While the William Blair report studied the issue from an investor perspective, progressives like Cabán held up the findings to push back against a narrative of out-of-control crime in New York City.
Cabán, who was elected to the Council after losing a close election for the Queens District Attorney post, is among the most left-wing political leaders in the city, and embraces the idea of “defunding and disbanding the NYPD.”
When reports of crime notably increased in the early days of the COVID-19 pandemic (which coincided with the city’s mayoral election), many centrist and conservative political leaders used the supposed crime wave as a political cudgel against progressives like Cabán.
Most notably, Eric Adams rode his resume as a former police officer, along with a heavy focus on crime, to win the mayoral election in 2021. The soft-on-crime narrative still hampers the electoral prospects of progressives in the city.
To push back against that reputation, and defang the talking points of her political opponents, Cabán jumped at the chance to push back against the idea of “out of control crime” in the five boroughs.
Predictably, though, Cabán’s detractors held up her posts to reignite a furor about progressives’ stance on public safety — including her Republican Council opponent.
Cabán, who represents Astoria, is seeking reelection on Nov. 7, and faces long-shot challenger Kelly Klingman, who is a local real estate agent.
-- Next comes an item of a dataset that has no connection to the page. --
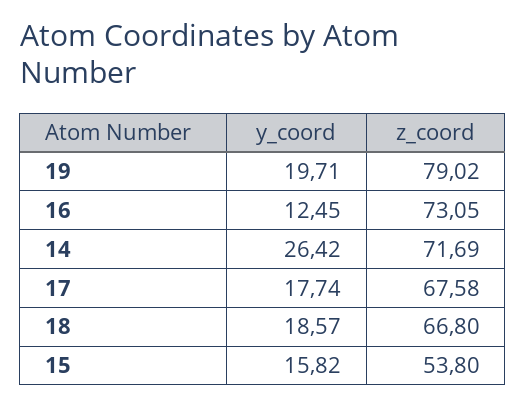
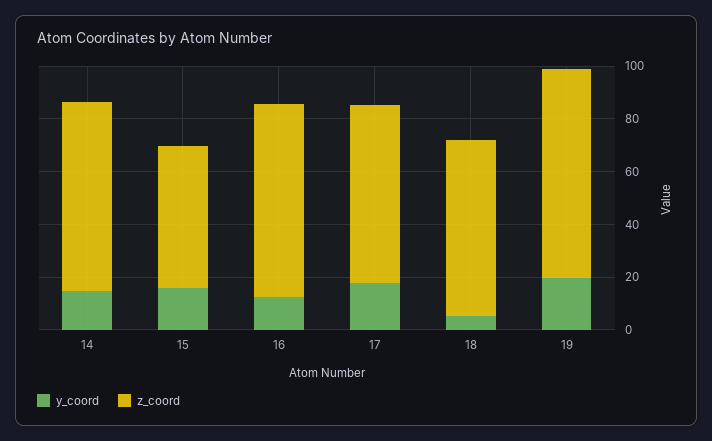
y_coord, 14: 26.42 -> 15
y_coord, 18: 18.57 -> 5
Klingman has focused much of her campaign on criticizing Cabán’s stance on public safety, and jumped at the chance to paint her as soft-on-crime.
“I am outraged by Tiffany Cabán’s shocking Instagram post insinuating baseless claims that retail theft is a fabricated problem. This district, which is home to numerous local businesses, is grappling with escalating crime rates and rampant theft, forcing many establishments to shutter their doors, which I have been outspoken about,” Klingman said in a statement.
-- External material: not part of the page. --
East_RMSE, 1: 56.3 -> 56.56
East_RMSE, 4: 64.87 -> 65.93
“The hardworking small business owners of District 22 have had no choice but to invest significant sums into security measures, including surveillance cameras and alarm systems, in an effort to combat theft. These added costs have weighed heavily on small business owners, who are already struggling due to the economic hardships brought on by the COVID-19 pandemic.”
For her part, Cabán advocates for a “holistic” approach to stopping crime, such as shoplifting.
“Fully funding public safety means fully funding services that generate neighborhood stability and establishing a comprehensive and scaled-up non-policing emergency and crisis response apparatus instead of funding policing,” her campaign platform reads. “It also means giving people in the community adequate resources and support to solve community-level problems.”
Meanwhile, Mayor Eric Adams in May released his long-awaited plan to combat petty crime — a scheme that includes keeping a list of the city’s most persistent thieves to deal with them from a centralized database, rather than on a theft-by-theft basis.
The city will also provide information on necessary services, such as food stamps, in bodegas and other retail locations to steer would-be criminals away from lawbreaking.
“Shoplifters and organized crime rings prey on businesses that have already taken a hit due to COVID-19, but, with this comprehensive plan, we’re going to beat back on retail theft through a combination of law enforcement, prevention, and intervention,” Adams said on May 17. “Last year alone, 327 repeat offenders were responsible for 30 percent of the more than 22,000 retail thefts across our city.”
“This plan aims to reassure our store owners that we know they are essential to our city, and we have their backs.”